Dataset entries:
***
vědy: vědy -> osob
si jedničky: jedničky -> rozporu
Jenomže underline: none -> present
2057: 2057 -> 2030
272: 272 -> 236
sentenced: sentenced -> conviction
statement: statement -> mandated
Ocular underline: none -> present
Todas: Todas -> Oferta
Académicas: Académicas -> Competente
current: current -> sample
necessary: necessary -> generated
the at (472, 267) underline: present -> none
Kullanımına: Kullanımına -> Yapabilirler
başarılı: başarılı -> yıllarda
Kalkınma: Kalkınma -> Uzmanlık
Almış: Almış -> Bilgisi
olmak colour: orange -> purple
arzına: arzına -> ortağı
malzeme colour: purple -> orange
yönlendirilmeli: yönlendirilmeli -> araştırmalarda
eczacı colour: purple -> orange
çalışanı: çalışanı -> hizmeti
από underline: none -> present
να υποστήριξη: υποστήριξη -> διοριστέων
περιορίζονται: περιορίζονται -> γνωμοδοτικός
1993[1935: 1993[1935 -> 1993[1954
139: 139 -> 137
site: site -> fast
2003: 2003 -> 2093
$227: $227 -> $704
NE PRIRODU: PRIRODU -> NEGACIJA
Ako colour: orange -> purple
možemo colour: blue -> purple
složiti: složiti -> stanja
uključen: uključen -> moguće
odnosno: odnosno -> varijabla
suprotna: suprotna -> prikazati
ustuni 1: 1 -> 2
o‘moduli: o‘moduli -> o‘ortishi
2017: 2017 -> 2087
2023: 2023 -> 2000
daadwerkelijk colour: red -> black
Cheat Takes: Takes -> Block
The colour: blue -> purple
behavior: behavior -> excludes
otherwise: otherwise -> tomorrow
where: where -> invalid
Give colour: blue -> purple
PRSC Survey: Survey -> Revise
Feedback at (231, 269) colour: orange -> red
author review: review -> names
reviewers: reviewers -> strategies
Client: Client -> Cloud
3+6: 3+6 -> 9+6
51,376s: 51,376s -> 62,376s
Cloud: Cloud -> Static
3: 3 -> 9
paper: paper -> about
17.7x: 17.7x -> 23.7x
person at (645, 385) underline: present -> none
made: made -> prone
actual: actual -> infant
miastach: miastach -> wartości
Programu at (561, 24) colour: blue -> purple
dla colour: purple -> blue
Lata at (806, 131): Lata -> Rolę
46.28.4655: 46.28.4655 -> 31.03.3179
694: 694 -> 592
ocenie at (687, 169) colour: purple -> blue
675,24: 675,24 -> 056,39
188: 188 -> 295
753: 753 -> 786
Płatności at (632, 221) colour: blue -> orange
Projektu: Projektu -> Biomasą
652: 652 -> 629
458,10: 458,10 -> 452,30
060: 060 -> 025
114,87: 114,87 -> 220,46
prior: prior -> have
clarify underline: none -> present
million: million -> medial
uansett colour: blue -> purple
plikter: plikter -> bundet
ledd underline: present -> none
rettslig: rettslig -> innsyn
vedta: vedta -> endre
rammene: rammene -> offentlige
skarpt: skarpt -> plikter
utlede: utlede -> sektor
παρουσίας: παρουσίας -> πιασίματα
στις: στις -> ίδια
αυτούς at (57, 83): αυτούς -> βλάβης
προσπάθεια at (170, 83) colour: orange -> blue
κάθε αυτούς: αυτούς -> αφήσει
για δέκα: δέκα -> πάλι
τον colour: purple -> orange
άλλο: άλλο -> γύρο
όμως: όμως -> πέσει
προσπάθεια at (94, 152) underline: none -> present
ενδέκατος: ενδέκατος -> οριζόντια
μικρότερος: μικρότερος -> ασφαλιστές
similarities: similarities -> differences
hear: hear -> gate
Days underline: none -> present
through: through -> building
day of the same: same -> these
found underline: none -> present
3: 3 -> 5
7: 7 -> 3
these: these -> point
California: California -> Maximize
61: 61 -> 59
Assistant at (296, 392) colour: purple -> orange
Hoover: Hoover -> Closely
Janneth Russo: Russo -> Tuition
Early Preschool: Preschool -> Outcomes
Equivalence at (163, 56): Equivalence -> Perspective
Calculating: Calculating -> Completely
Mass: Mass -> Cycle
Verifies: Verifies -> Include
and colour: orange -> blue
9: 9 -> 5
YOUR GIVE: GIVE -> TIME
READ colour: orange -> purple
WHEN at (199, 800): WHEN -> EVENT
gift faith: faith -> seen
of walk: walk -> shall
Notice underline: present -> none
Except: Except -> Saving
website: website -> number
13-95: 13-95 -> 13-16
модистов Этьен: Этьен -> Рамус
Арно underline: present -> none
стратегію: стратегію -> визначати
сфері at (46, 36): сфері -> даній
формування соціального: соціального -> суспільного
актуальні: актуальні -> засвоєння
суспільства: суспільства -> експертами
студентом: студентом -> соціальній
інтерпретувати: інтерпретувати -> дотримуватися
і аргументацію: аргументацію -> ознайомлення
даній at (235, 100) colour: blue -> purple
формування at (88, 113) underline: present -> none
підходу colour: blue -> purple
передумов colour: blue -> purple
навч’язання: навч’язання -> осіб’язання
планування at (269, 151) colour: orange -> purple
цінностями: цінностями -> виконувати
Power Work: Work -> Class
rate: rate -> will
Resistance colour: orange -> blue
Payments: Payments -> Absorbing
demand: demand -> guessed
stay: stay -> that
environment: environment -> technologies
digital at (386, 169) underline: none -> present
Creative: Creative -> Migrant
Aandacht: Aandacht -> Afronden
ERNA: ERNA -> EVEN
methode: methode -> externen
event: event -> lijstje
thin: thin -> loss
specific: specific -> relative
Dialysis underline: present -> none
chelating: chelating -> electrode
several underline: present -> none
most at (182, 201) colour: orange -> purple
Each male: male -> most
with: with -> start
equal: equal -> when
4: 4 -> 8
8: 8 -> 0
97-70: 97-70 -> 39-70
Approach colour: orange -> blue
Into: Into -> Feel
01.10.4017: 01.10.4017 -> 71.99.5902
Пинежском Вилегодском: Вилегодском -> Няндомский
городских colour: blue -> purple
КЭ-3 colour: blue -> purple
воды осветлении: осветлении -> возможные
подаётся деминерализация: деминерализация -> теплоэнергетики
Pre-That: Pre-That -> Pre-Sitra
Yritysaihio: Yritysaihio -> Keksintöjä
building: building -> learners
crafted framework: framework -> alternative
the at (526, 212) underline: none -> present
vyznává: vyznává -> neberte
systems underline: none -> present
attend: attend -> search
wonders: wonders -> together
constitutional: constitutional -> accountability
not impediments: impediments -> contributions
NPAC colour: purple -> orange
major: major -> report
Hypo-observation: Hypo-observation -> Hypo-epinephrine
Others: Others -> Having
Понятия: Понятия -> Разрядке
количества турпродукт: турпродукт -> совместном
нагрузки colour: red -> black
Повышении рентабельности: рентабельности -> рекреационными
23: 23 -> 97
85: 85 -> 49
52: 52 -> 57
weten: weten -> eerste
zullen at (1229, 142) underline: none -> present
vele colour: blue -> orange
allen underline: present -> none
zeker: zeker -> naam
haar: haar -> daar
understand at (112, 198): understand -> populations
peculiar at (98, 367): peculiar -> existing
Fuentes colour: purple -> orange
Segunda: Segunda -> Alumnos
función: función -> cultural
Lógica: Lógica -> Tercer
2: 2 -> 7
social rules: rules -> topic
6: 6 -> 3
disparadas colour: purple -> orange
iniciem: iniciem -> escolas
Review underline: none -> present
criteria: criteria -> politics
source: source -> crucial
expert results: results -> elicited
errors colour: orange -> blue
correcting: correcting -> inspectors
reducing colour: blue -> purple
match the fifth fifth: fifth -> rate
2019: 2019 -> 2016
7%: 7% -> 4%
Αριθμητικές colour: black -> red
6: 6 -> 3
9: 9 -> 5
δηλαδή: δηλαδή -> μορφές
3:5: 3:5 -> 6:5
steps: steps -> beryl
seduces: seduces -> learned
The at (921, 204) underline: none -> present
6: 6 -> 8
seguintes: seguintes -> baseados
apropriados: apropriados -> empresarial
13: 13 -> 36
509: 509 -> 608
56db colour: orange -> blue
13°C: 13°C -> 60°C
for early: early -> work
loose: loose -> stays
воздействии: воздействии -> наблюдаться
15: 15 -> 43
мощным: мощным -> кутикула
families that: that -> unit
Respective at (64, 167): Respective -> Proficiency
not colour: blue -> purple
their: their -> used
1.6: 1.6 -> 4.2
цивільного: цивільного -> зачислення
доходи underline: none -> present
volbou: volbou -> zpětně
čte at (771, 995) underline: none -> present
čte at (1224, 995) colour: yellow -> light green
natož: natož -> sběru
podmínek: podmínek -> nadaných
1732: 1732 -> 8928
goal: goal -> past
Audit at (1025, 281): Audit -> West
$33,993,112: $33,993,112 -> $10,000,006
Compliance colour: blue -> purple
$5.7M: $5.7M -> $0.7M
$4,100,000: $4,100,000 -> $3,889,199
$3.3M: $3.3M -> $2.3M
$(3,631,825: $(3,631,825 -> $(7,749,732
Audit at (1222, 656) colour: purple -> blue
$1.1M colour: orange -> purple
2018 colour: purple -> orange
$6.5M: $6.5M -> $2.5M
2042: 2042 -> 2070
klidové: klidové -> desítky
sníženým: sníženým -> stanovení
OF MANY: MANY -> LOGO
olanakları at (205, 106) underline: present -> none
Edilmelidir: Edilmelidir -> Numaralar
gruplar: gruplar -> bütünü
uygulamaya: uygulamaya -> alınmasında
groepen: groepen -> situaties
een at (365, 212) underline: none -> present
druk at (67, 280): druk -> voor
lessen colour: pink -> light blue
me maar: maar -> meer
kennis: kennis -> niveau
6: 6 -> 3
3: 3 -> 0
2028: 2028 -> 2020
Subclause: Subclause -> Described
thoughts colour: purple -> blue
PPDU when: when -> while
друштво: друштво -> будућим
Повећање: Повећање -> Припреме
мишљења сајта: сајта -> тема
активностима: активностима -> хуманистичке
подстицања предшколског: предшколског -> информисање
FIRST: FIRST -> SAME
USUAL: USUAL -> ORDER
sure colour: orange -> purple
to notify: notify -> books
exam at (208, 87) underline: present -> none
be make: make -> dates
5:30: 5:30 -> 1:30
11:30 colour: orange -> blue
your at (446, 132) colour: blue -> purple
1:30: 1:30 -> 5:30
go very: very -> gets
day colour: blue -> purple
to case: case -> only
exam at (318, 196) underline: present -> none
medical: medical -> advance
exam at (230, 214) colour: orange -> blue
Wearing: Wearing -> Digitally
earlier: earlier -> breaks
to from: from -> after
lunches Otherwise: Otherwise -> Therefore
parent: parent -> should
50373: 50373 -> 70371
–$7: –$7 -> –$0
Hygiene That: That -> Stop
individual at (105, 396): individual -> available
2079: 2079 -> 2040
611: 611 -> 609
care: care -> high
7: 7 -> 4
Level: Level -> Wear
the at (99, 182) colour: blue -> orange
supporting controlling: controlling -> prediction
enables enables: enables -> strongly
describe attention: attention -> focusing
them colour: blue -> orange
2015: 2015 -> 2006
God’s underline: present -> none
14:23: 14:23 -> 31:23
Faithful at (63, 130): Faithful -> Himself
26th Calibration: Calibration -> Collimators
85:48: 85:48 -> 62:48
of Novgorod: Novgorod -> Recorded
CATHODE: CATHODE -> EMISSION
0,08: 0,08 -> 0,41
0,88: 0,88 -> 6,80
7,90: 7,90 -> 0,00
***
Update the entries from the first one through the line containing "Todas: Todas -> Oferta". Replace "underline" with "underscore" and leave everything else unchanged.

:: Task answer ::
vědy: vědy -> osob
si jedničky: jedničky -> rozporu
Jenomže underscore: none -> present
2057: 2057 -> 2030
272: 272 -> 236
sentenced: sentenced -> conviction
statement: statement -> mandated
Ocular underscore: none -> present
Todas: Todas -> Oferta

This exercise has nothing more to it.